Separated from her husband, Sana (Eye Haïdara) is left scrambling for an alternative. The twins propose a solution: why not spend the holidays at the luxurious villa their paternal grandparents own on the French Riviera? For Sana, the idea is fraught with doubts. Is it appropriate for her to go there now that she is divorced? Should she inform her ex-husband or, perhaps more prudently, avoid telling him altogether? What she decides is both daring and evasive: she will take the children, along with a “friend” (Jules Waringo), to the villa—but secretly, without letting anyone notice they are staying there.

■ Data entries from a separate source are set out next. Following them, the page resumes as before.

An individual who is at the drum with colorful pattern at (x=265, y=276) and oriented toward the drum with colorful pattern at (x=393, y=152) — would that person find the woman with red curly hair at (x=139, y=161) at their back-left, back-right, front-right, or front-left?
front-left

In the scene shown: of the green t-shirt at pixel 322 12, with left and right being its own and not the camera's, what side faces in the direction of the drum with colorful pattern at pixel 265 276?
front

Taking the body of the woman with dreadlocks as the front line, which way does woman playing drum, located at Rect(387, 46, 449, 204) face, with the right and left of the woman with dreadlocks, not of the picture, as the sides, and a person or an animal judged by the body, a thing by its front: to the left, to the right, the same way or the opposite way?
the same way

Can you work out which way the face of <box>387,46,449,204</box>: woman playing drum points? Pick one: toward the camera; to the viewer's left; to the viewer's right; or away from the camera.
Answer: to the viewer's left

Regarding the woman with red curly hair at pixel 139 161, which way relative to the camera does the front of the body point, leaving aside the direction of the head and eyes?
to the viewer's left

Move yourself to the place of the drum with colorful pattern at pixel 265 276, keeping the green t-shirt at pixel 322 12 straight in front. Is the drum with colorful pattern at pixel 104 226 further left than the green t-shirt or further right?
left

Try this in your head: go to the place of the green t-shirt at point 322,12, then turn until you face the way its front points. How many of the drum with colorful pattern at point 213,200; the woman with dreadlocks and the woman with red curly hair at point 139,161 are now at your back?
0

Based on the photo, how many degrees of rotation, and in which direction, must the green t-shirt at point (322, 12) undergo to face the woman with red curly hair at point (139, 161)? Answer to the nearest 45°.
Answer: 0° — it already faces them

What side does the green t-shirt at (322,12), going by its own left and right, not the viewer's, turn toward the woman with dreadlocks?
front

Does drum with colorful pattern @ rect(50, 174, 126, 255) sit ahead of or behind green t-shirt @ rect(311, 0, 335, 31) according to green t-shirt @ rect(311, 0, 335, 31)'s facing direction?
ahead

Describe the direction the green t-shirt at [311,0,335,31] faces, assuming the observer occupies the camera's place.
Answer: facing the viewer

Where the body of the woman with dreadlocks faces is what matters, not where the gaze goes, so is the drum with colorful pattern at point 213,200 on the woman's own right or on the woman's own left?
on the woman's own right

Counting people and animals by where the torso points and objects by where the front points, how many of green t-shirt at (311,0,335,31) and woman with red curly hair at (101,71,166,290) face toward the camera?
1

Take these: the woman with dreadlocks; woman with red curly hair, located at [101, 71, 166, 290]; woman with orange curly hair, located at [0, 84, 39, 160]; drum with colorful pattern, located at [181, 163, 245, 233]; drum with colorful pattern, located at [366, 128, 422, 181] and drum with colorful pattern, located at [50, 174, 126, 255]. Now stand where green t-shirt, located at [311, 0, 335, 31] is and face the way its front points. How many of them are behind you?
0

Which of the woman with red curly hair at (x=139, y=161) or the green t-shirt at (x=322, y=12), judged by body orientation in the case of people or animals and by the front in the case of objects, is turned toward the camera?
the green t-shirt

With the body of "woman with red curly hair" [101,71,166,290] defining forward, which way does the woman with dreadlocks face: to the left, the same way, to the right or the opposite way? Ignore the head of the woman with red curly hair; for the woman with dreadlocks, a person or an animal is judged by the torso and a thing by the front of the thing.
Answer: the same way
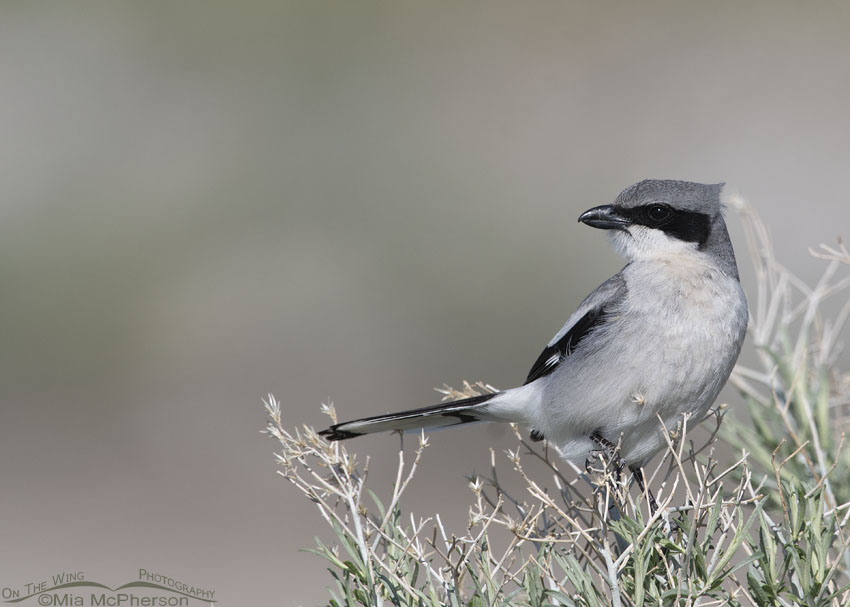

This decision demands a certain discretion. No loud noises, few lights on at night, a general air of invisibility. At first, the plan works surprisingly well. The twins swim in the sea, play on the beach, and enjoy what seems to be the dream vacation. And when the family crosses paths with acquaintances, the encounters pass smoothly: everyone knows them, so their presence in the house goes unquestioned. For a while, the summer idyll holds.

But inevitably, cracks appear. The children push the limits of discretion, a prickly neighbor (played with characteristic intensity by Damien Bonnard) begins to ask questions, and the secret holiday starts to feel less like an escape and more like an intrusion. The atmosphere shifts, gently but unmistakably, from lighthearted to uneasy.

The deeper tension, however, lies within the family itself. The twins are still struggling to fully accept their parents’ separation, and one of them soon realizes that “mom’s friend” is not merely a friend. That discovery unsettles their fragile equilibrium and opens new wounds. Between the pressures of being discovered in the villa and the slow unraveling of family secrets, Six Days in Spring transforms from a serene getaway in a paradise setting into a fragile coming-of-age tale, one that signals—especially for the children—the end of a certain innocence.

Lafosse, the director of Our Children, A Silence, and The Restless (which premiered in competition at Cannes in 2021), has established himself as a specialist in tense family dramas, stories that combine intimacy with undercurrents of unease and suspense. Six Days in Spring may be a smaller, quieter film than some of his earlier works, but the thematic core is unmistakably his. Once again, he probes the difficult negotiations of love, separation, and trust, and continues to explore the many ways—sometimes fragile, sometimes improvised—in which families can be built.